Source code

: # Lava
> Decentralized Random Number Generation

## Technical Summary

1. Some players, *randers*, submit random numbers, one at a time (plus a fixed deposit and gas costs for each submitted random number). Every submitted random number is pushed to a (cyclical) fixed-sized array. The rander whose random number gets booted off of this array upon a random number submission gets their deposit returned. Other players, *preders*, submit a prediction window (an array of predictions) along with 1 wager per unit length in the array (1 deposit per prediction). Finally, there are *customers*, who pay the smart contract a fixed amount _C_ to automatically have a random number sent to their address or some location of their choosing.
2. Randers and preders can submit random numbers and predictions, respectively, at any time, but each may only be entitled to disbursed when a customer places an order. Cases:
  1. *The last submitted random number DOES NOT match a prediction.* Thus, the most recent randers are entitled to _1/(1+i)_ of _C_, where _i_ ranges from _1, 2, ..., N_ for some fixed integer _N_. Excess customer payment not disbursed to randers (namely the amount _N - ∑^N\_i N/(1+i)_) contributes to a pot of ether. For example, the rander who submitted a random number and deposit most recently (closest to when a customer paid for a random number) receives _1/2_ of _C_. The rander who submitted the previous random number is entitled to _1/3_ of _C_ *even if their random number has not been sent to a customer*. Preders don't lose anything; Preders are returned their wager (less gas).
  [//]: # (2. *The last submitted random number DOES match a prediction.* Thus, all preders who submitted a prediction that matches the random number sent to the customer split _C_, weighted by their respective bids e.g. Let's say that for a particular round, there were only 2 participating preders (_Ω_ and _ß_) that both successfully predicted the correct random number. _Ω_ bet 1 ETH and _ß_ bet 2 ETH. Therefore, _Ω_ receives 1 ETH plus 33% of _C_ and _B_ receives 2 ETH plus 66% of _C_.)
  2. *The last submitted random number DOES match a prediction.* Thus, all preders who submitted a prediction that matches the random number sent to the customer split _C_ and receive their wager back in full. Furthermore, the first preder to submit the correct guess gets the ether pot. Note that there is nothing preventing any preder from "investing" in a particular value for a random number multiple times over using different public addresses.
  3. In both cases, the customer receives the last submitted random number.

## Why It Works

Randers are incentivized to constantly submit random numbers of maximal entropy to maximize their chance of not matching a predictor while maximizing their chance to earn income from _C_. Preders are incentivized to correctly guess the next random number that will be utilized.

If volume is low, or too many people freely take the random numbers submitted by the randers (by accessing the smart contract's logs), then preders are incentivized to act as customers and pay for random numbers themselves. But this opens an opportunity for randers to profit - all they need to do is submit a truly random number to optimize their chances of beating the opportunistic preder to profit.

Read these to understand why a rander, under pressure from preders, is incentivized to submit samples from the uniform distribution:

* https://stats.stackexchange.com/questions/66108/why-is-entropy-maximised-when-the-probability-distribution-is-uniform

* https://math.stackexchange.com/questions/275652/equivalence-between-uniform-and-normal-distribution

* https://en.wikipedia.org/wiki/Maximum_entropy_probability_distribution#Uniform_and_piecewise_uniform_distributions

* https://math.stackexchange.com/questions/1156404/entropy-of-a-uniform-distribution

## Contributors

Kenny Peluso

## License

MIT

◆ WHAT THE TASK REQUIRES:
Copy out the lines from the very beginning through the line that contains "## Technical Summary", both ends included, keeping every character unchanged.

◆ RESPONSE TO THE TASK:
Source code

: # Lava
> Decentralized Random Number Generation

## Technical Summary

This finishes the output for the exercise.